The daily Post


Taking Back the City: An Interview With the Founders of About U

No one stumbles upon greatness. It takes a team of driven individuals, mentors, and resources to create something extraordinary, and that is just what George Lanese and Alex Coombs aim to bring to the boroughs of New York City. These two men are the founders of About U, a community-service driven organization that inspires inner-city youth to own their future. They know that New York is full of some of the nation’s top football talent in the country, but barriers like academic ineligibility, training resources, and guidance have kept these kids under the recruiting radar.  About U is flipping the script on the stigma of city athletes, helping young men and women reach their maximum potential, and putting NYC on the map as a football powerhouse.

Founded in 2017, About U is quickly emerging as a premier program for the way that it partners athletic performance with academic preparation. It might seem like a basic concept, but the organization’s success is attracting attention from other east coast cities who want to recreate it in their own communities. In only three years, About U has helped athletes commit to top-notch collegiate football programs such as Stanford, Purdue, UPenn, and UMiami. In the Class of 2021 alone, About U has worked with fifteen student-athletes who have received Ivy League offers. George describes that “what’s always going to set us apart is how much we care. We go above and beyond, and the goal has never just been about academics or colleges. It’s always been about jobs.”

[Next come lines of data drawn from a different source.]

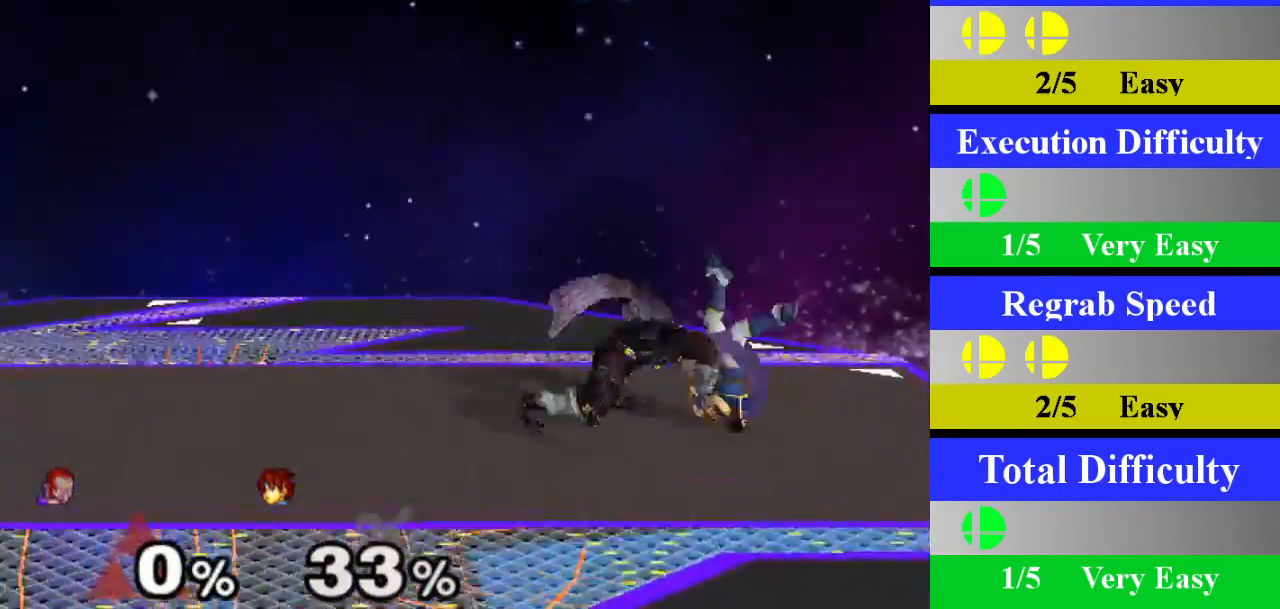
{"buttons": [], "left_stick": "left", "right_stick": "center", "events": [[67, "right_stick", "center"], [117, "left_stick", "left"]]}
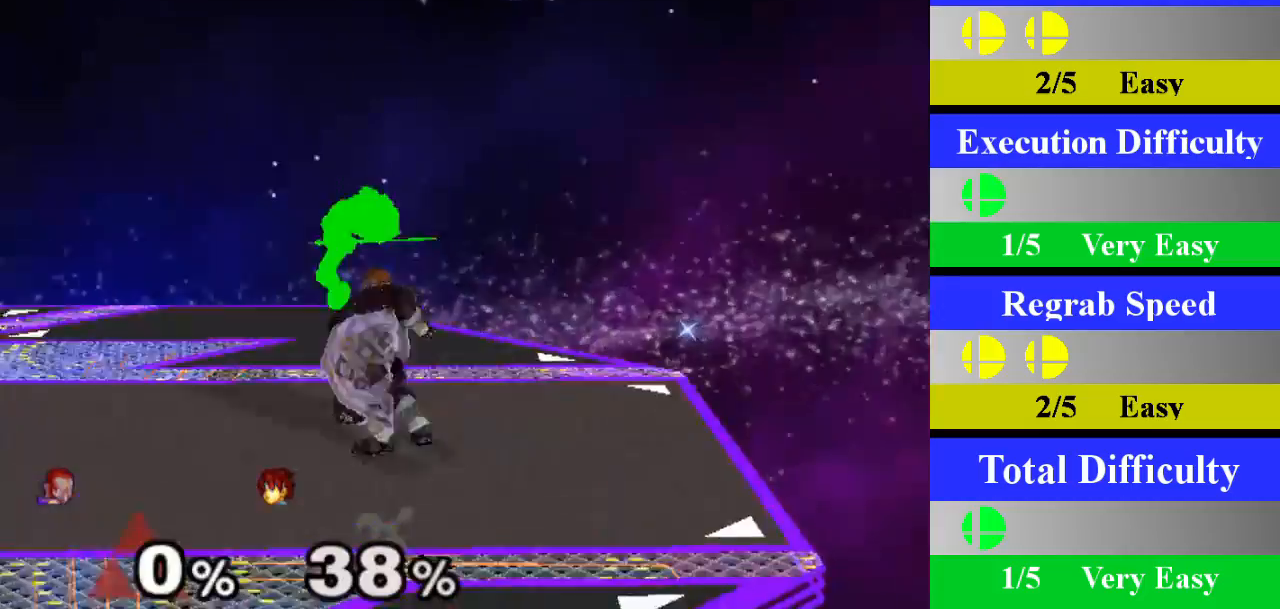
{"buttons": [], "left_stick": "right", "right_stick": "center", "events": [[16, "Z", "down"], [66, "right_stick", "down"], [83, "left_stick", "center"], [100, "Z", "up"], [267, "left_stick", "right"], [333, "right_stick", "center"]]}
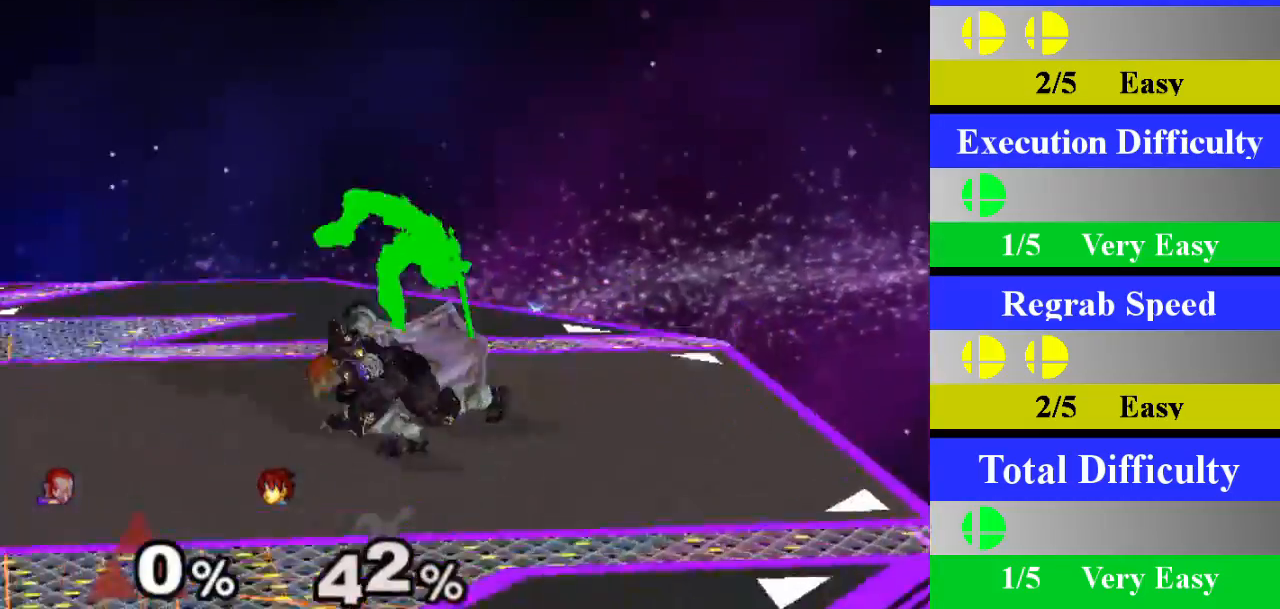
{"buttons": ["Z"], "left_stick": "center", "right_stick": "down", "events": [[350, "Z", "down"], [401, "left_stick", "center"], [417, "right_stick", "down"]]}
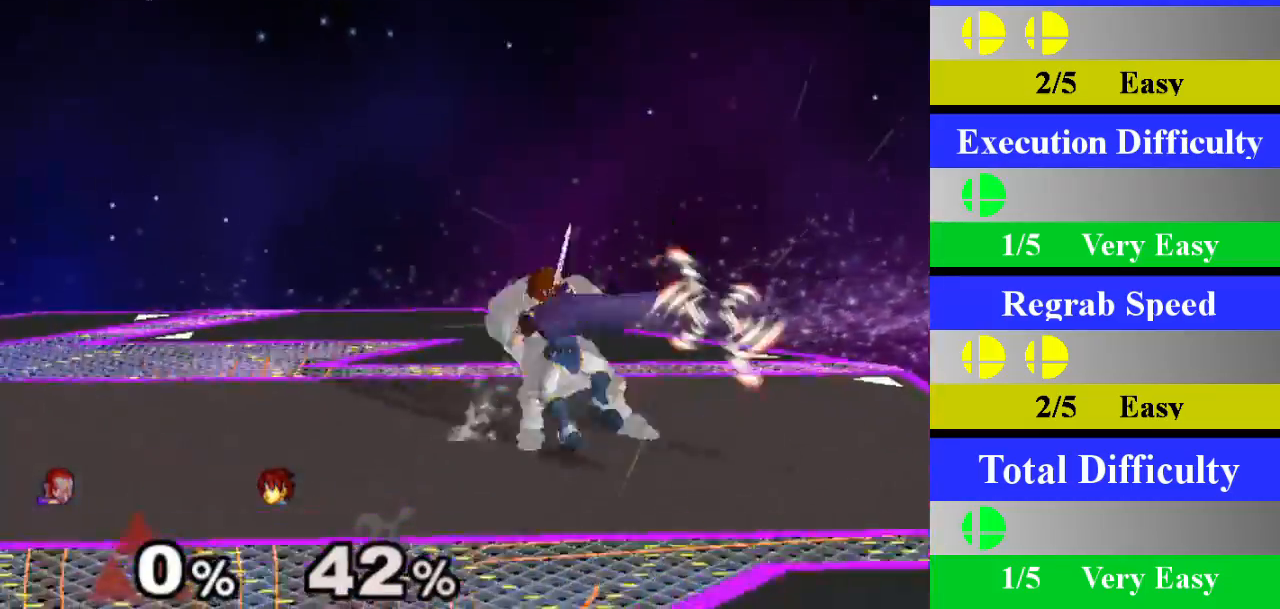
{"buttons": [], "left_stick": "left", "right_stick": "center", "events": [[33, "Z", "up"], [133, "right_stick", "center"], [200, "left_stick", "left"]]}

Before launching this non-profit group, George worked in finance on Wall Street. An old friend reached out and offered him a coaching position at Cardinal Hayes, and he quickly discovered that kids were being misinformed. “There were not enough adults around telling kids that academics were the way. What I saw was that kids wanted it, but they just needed more support.” George noticed that kids living in the city did not have access to the same resources and opportunities as other student-athletes living in the suburbs. They can’t go outside and play because it’s not safe. Even simple tasks like getting to school and practice on time take tremendous effort, so these kids are essentially grinding 24/7 just to catch up. George says, “If they have to go through all that and still get there and do the amazing things they do, then more power to them. They are the true heroes, not us.”

George connected with Alex Coombs, a hustling and experienced trainer and coach, and together they began making an impact as a solution-based organization.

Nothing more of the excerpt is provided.